─── Excerpt provided ───
# Platinum Preview Weekend on Channel 386(9647) Starts 7am Friday!



## Stewart Vernon (Jan 7, 2005)

According to Dish ads running now (just saw one on ESPN2HD)...

A special channel 386 (9647) will be turned on tomorrow morning and will highlight programming from channels in the Platinum HD package all weekend long. The commercial specifically mentions MGMHD, HDNet Movies, and UniversalHD so I expect to see movies as well as promo adverts for other channels in the Platinum package.

Keep an eye out for this channel to go live sometime tomorrow!


----------



## dennispap (Feb 1, 2007)

Watch channels that you might not have, for FREE - all month long.

As a DISH Network customer, you'll get the chance to watch channels each month that you might not already have, for FREE - all month long. Check out the list below to see what's in free preview this month. If you like what you see, it's a great time to
upgrade your programming package!

Style - Classic Gold 250 Ch. 115 - showing 4/29 - 5/27
Style is the home of makeovers, from fashion, to beauty to home to community. Style provides expertise and inspiration for women who aspire to look fabulous, live well, be daring and celebrate life in progress. 
The "Before" is great, but imagine the "After".

WE tv - Classic Silver 200 Ch. 128 - showing 4/29 - 5/27
WE tv is the source for progressive, confident women looking to satisfy their curiosity with fascinating original stories that entertain, inform and give women something they can't help but talk about.
In May, don't miss WE tv's new original series I Want to Save Your Life every Saturday at 10pm ET. Inspired by his own success in overcoming child obesity, follow Charles Stuart Platkin, a nutrition and public health advocate, on his incredible mission to bring Americans back to a healthy lifestyle!

Tennis Channel - Classic Gold 250 and Gold HD Ch. 400 - showing 5/20 - 6/10
Tennis Channel is the only 24-hour, television-based multimedia destination dedicated to both the professional sport and passionate lifestyle of tennis. The network has the most concentrated single-sport coverage in television, with telecast rights to more than 60 top-tier tournaments including all 4 Grand Slams.

*Exclusive MGM HD movie content for DISH Network customers only! (must be HD enabled) Go to channel 98 and take advantage of this great opportunity!
─── Information provided ───
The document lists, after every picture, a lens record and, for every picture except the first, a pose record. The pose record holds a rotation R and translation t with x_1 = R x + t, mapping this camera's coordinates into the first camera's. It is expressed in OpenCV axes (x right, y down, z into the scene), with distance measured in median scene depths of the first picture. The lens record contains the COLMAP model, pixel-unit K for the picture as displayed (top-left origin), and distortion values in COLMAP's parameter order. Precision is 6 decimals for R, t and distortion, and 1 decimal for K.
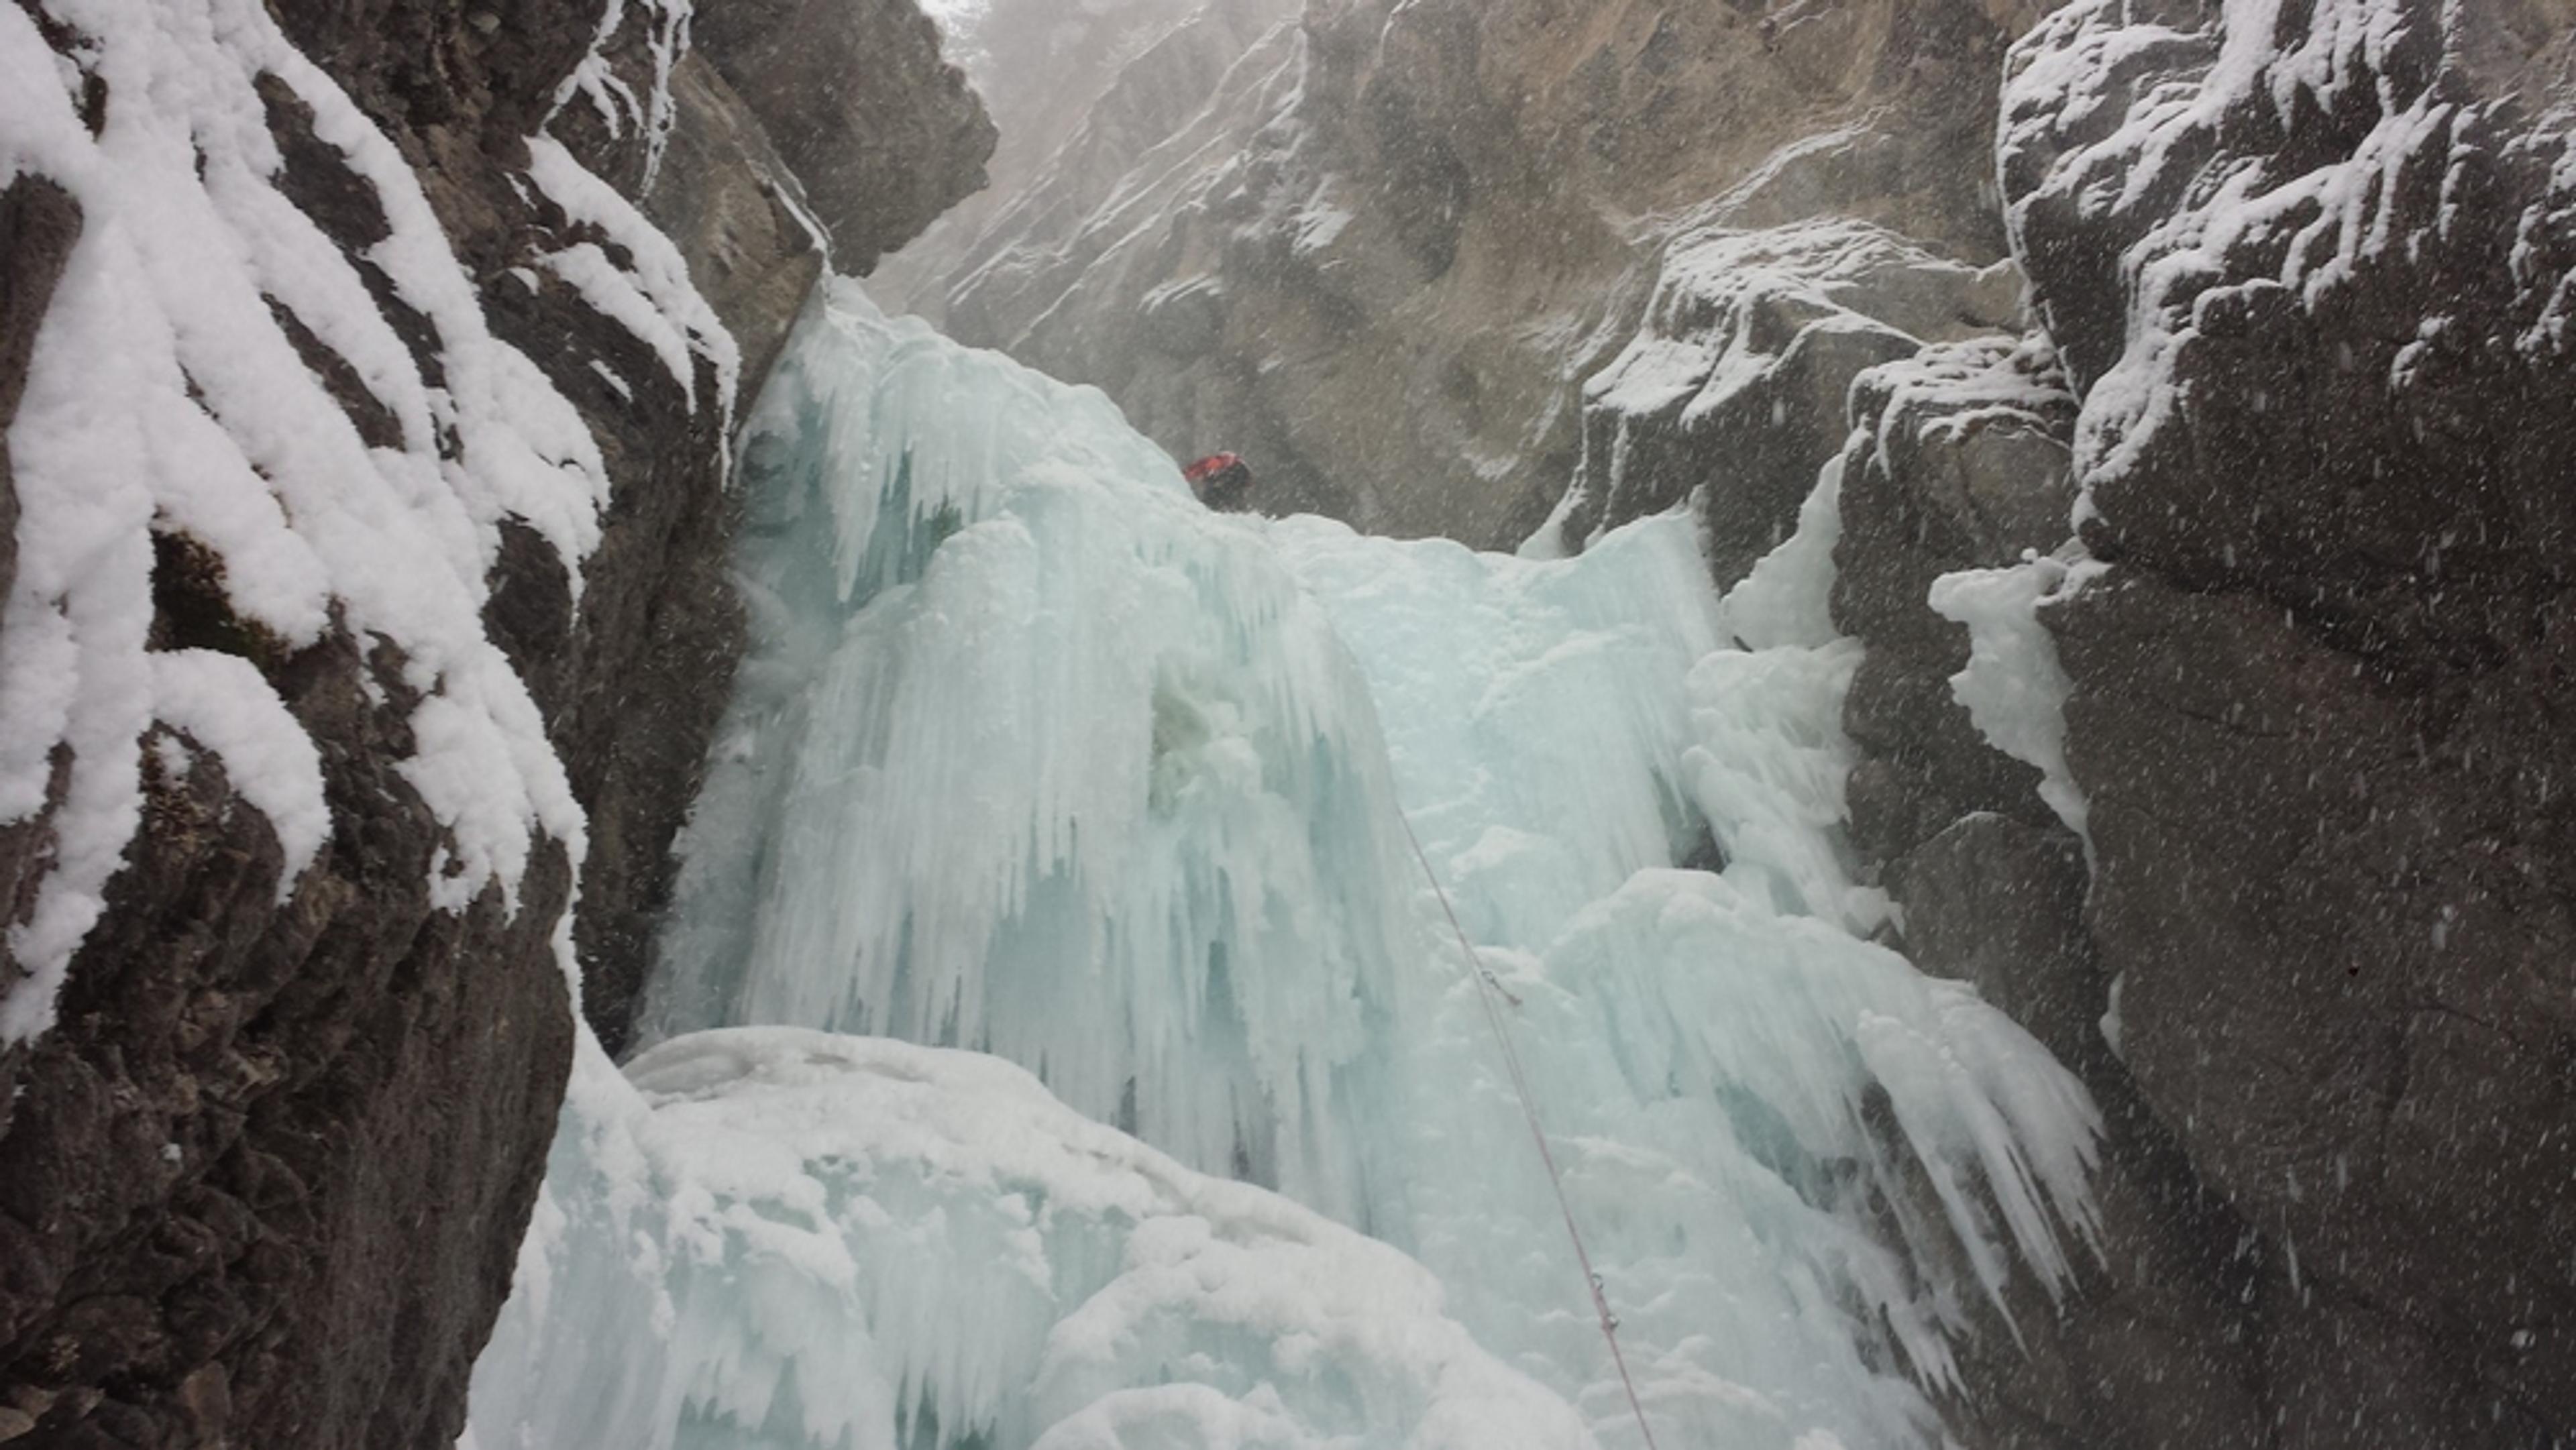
lens RADIAL K [[2108.3, 0, 1279.2], [0, 2108.3, 704.5], [0, 0, 1]] dist [0.062817, -0.061128]
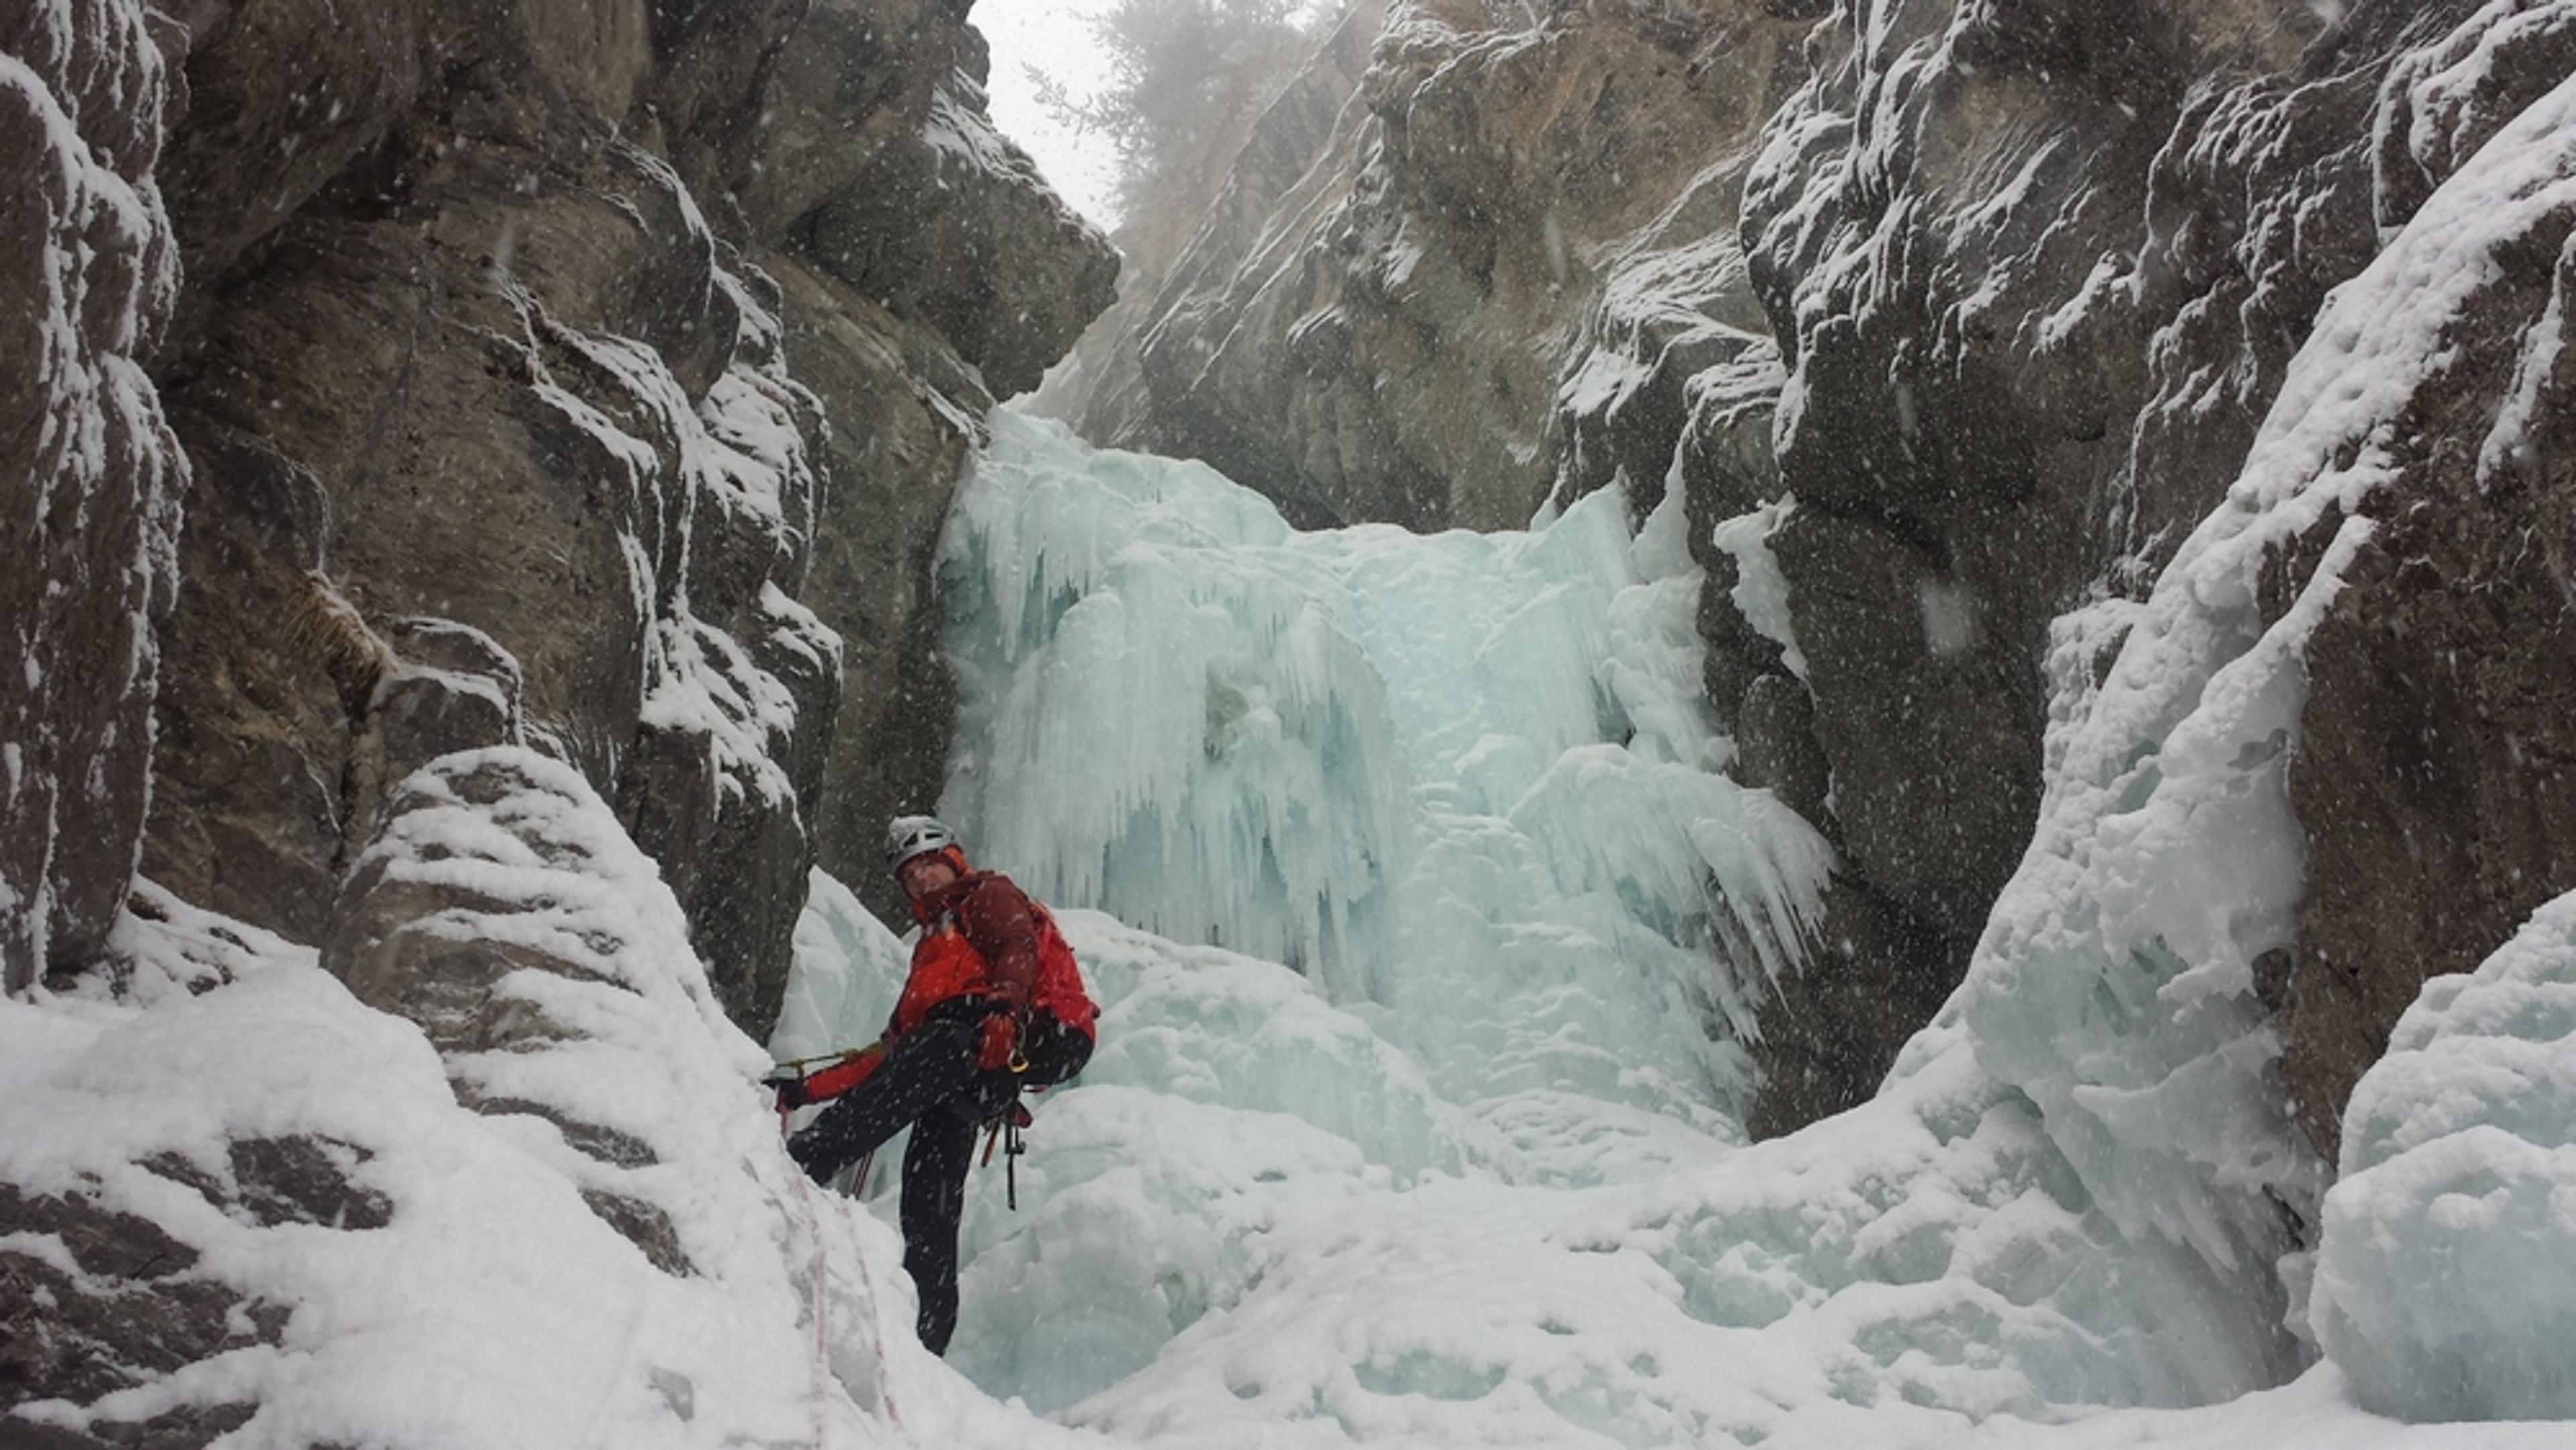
lens RADIAL K [[1850.8, 0, 1298.1], [0, 1850.8, 746.7], [0, 0, 1]] dist [0.032178, 0.004105]
pose [[0.981261, -0.158327, -0.109819, 0.141373], [0.163167, 0.985922, 0.036523, -0.001571], [0.102491, -0.053758, 0.993280, -0.339166]]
───
Problems to work on -
[a] Answer these questions from the Dish preview thread.
(i) On what channel does the Platinum preview weekend run?
(ii) What channel number is listed for Tennis Channel?
(iii) When does WE tv's series I Want to Save Your Life air?
[b] Duplicate the Dish preview thread from "As a DISH Network" to "life in progress.", word for word.

Expected results -
[a]
(i) Channel 386 (9647)
(ii) Ch. 400
(iii) Every Saturday at 10pm ET

[b]
As a DISH Network customer, you'll get the chance to watch channels each month that you might not already have, for FREE - all month long. Check out the list below to see what's in free preview this month. If you like what you see, it's a great time to
upgrade your programming package!

Style - Classic Gold 250 Ch. 115 - showing 4/29 - 5/27
Style is the home of makeovers, from fashion, to beauty to home to community. Style provides expertise and inspiration for women who aspire to look fabulous, live well, be daring and celebrate life in progress.